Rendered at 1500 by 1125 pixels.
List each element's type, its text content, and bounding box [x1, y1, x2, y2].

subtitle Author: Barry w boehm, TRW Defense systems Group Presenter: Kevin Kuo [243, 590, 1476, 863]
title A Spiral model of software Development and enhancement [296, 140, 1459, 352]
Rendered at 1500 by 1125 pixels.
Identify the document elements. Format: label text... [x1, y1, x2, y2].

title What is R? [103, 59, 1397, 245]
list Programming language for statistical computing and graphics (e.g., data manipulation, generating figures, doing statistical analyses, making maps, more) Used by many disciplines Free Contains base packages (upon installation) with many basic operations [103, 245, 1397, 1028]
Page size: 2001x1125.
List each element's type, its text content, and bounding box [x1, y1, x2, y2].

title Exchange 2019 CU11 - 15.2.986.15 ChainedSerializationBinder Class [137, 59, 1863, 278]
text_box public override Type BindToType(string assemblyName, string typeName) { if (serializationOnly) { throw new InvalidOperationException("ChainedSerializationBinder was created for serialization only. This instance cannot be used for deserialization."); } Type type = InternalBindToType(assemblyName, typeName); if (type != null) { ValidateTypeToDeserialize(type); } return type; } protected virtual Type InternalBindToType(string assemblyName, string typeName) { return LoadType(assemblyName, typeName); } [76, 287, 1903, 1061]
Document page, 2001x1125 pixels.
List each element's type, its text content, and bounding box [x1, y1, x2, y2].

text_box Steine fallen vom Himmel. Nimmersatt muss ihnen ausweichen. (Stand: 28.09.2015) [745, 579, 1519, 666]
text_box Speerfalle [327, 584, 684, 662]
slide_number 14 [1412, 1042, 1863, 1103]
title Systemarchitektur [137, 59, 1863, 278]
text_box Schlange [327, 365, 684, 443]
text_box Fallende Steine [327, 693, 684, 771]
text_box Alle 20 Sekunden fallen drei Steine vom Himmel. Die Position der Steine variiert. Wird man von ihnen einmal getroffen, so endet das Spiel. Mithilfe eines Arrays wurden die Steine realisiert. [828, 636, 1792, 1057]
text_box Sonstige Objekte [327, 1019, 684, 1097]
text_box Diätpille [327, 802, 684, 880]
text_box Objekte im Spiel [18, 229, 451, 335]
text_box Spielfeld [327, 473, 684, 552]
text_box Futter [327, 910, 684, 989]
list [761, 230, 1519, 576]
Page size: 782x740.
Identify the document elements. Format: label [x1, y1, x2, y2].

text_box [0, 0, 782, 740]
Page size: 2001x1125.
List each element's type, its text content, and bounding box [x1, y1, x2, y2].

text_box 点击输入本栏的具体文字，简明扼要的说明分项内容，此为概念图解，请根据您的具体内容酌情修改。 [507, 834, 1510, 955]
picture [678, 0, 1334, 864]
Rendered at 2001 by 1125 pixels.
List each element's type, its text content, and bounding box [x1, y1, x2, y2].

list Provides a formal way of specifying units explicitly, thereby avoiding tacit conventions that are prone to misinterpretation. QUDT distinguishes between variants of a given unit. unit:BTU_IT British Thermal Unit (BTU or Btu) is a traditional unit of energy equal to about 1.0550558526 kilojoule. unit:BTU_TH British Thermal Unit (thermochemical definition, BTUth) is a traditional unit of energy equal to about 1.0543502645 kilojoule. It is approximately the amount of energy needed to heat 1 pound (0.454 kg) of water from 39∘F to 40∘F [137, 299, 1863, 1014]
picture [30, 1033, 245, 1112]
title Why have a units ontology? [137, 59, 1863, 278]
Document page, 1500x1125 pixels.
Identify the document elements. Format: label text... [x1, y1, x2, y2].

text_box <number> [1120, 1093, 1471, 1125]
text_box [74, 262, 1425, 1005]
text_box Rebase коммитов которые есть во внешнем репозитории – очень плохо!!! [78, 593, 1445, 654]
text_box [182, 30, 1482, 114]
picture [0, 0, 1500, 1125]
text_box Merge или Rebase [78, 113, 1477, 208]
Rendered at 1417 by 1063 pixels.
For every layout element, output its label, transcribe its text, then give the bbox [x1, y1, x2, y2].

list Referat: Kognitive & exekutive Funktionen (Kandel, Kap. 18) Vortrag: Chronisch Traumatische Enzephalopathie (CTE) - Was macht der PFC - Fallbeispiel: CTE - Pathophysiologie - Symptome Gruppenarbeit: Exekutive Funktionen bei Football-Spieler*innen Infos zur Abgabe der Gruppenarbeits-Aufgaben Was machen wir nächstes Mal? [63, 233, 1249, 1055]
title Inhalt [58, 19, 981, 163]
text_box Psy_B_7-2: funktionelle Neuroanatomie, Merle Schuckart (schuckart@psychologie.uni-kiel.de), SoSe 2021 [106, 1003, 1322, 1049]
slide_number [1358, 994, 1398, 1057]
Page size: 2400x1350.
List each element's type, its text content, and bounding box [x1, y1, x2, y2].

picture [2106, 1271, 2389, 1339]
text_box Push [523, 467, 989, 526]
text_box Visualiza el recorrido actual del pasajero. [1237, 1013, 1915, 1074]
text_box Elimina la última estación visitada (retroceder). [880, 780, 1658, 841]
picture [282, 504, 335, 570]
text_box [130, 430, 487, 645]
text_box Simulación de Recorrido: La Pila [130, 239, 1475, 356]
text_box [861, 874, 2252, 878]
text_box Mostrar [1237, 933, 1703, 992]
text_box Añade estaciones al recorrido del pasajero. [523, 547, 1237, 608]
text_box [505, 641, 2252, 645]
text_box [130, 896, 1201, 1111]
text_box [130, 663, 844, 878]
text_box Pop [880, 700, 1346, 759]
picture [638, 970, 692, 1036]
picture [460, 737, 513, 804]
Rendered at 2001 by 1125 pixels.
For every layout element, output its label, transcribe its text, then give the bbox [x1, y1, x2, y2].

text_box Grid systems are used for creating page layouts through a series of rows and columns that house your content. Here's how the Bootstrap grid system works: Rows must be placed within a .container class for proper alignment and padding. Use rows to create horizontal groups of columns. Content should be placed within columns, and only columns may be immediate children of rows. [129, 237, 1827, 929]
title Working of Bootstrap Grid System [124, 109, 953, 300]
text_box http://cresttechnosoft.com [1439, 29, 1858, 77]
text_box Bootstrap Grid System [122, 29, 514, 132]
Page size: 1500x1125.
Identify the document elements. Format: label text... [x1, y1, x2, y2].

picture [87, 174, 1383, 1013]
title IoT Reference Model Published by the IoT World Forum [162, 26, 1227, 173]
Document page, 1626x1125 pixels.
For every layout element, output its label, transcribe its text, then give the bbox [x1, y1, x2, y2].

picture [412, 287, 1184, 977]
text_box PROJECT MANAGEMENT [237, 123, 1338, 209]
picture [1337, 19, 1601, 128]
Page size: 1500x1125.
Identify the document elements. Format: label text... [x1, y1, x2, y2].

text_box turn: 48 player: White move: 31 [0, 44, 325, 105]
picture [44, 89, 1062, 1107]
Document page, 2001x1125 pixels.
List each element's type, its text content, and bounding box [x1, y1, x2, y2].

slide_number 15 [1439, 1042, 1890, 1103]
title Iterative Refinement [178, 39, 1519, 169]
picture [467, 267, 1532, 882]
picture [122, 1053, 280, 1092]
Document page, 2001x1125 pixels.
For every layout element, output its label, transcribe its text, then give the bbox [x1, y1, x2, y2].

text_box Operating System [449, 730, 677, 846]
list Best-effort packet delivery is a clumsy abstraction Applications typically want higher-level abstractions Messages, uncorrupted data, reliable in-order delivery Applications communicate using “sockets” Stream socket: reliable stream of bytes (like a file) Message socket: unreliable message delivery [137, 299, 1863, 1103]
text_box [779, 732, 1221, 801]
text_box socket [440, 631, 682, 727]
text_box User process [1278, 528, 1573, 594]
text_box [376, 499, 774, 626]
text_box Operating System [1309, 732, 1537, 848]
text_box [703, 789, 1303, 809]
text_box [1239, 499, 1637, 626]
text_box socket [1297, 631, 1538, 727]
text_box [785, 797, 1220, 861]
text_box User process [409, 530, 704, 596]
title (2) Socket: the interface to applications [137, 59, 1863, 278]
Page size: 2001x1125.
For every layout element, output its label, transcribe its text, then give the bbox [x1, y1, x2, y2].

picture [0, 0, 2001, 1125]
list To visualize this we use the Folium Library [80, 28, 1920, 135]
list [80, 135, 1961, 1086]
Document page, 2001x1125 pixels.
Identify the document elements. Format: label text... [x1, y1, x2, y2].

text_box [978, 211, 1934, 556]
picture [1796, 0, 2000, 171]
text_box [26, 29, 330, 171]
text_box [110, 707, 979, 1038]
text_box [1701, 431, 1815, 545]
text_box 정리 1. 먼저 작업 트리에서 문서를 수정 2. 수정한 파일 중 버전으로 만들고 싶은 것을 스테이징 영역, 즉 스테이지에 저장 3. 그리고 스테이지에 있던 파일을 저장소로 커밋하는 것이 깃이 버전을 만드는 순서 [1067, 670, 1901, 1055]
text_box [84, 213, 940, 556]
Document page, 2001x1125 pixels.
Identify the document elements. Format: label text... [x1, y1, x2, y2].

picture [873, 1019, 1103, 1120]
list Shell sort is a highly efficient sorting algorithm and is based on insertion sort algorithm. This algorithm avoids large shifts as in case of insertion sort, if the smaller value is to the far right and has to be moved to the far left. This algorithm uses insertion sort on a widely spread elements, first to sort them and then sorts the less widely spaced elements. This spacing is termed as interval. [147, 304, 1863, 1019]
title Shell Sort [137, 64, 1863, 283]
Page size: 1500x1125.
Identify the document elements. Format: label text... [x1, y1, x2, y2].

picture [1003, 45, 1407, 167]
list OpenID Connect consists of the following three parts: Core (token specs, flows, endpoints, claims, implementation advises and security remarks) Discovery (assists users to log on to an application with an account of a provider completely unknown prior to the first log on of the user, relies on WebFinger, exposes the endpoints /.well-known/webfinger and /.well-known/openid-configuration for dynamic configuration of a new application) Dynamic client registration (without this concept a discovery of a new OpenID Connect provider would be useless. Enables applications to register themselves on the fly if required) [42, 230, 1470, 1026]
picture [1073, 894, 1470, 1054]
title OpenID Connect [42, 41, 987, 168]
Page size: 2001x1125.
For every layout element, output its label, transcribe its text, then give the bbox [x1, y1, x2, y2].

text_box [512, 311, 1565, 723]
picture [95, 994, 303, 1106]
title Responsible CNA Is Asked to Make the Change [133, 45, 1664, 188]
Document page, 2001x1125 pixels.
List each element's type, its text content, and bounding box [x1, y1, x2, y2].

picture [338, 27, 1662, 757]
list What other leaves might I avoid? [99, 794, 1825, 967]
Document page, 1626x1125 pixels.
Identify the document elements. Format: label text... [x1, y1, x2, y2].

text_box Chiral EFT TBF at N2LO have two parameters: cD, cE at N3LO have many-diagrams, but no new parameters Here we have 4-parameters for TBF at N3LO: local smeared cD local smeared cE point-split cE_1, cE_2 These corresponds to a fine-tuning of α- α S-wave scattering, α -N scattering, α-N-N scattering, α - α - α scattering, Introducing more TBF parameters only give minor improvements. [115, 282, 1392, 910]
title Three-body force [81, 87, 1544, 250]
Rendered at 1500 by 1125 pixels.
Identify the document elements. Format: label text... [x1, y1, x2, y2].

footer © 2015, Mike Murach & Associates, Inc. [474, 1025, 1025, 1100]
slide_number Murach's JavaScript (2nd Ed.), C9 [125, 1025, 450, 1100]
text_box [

+++++

PROBLEM TO SOLVE
Every line above from the line with "Document page, 1500x1125 pixels." to the line with "Rendered at 1417 by 1063 pixels.", inclusive, must be returned exactly; no other line belongs in the reply.

RESULT BELOW
Document page, 1500x1125 pixels.
Identify the document elements. Format: label text... [x1, y1, x2, y2].

text_box <number> [1120, 1093, 1471, 1125]
text_box [74, 262, 1425, 1005]
text_box Rebase коммитов которые есть во внешнем репозитории – очень плохо!!! [78, 593, 1445, 654]
text_box [182, 30, 1482, 114]
picture [0, 0, 1500, 1125]
text_box Merge или Rebase [78, 113, 1477, 208]
Rendered at 1417 by 1063 pixels.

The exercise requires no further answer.